◆ **Paginatekst**:
De in de IICB vertegenwoordigde entiteiten van de Unie streven naar genderevenwicht onder de aangewezen vertegenwoordigers.

4.   De leden van de IICB kunnen door een plaatsvervanger worden bijgestaan. Andere vertegenwoordigers van de in lid 3 bedoelde entiteiten van de Unie of van andere entiteiten van de Unie kunnen door de voorzitter worden uitgenodigd om zonder stemrecht aan IICB-vergaderingen deel te nemen.

5.   Het hoofd van CERT-EU en de voorzitters van de samenwerkingsgroep, het CSIRT-netwerk en EU-CyCLONe, respectievelijk opgericht op grond van de artikelen 14, 15 en 16 van Richtlijn (EU) 2022/2555, of hun plaatsvervangers, kunnen als waarnemer deelnemen aan IICB-vergaderingen. In uitzonderlijke gevallen kan de IICB overeenkomstig zijn reglement van orde anders beslissen.

◆ **Getoonde records**:
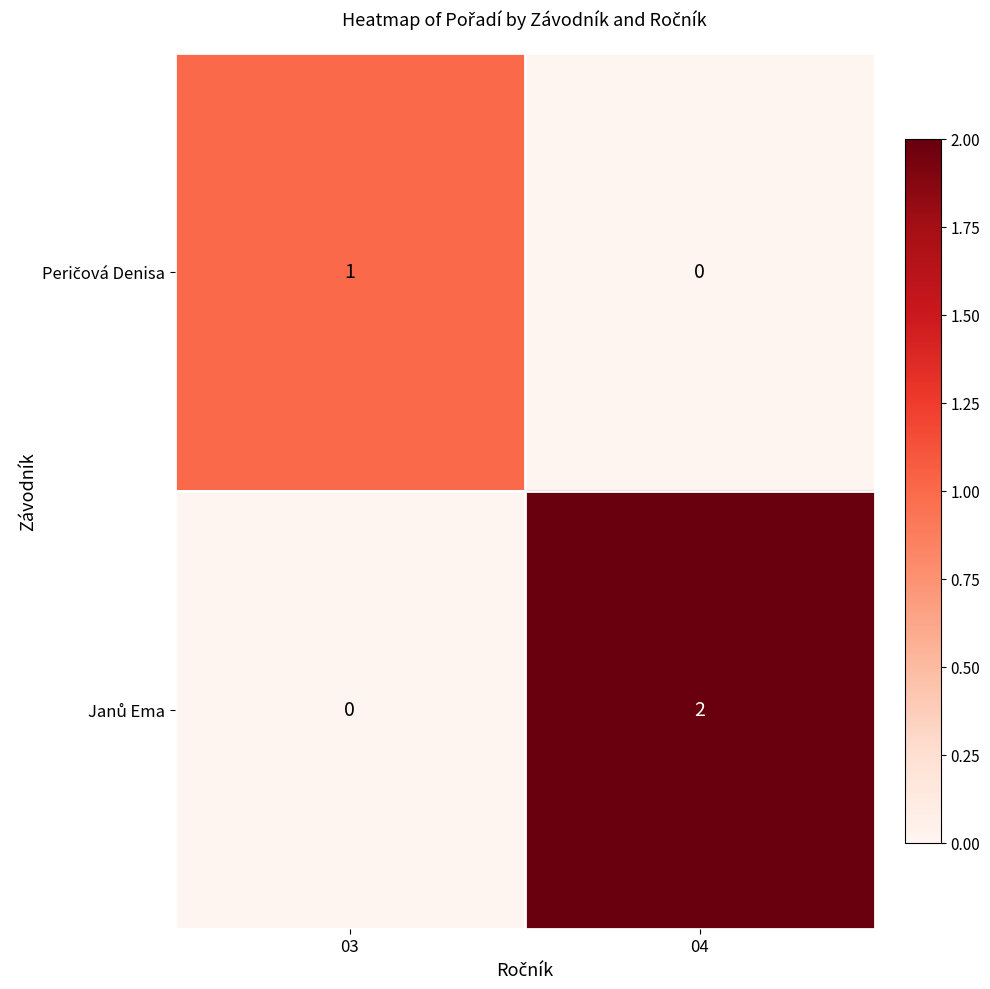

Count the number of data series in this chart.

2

...

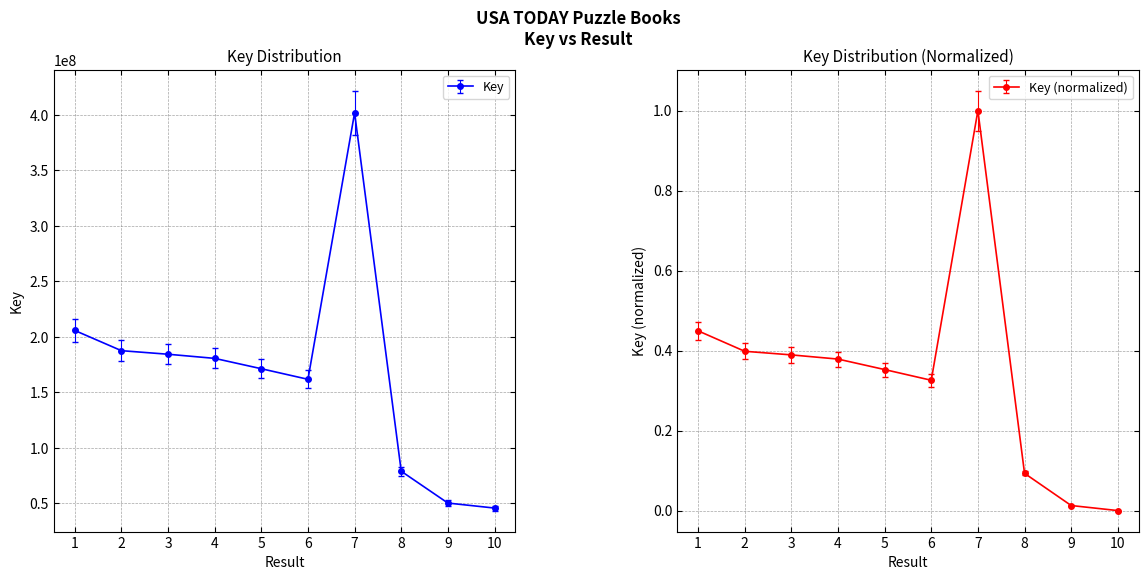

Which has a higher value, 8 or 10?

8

◆ **Uit te voeren taken**:
[1] Beantwoord de volgende vragen over de tekst over de IICB:
(a) Waarnaar streven de in de IICB vertegenwoordigde entiteiten van de Unie onder de aangewezen vertegenwoordigers?
(b) Door wie kunnen de leden van de IICB worden bijgestaan?
(c) In welke hoedanigheid kan het hoofd van CERT-EU aan IICB-vergaderingen deelnemen?
[2] Schrijf een vervolg op de tekst over de IICB dat aansluit op de laatste zin.

◆ **Antwoorden**:
[1]
(a) Naar genderevenwicht.
(b) Door een plaatsvervanger.
(c) Als waarnemer.

[2]
6.   De IICB stelt zijn reglement van orde vast.

7.   De IICB wijst overeenkomstig zijn reglement van orde uit zijn leden een voorzitter aan voor een periode van drie jaar. De plaatsvervanger van de voorzitter wordt voor dezelfde duur volwaardig lid van de IICB.

8.   De IICB komt ten minste driemaal per jaar bijeen op initiatief van zijn voorzitter, op verzoek van CERT-EU of op verzoek van een van zijn leden.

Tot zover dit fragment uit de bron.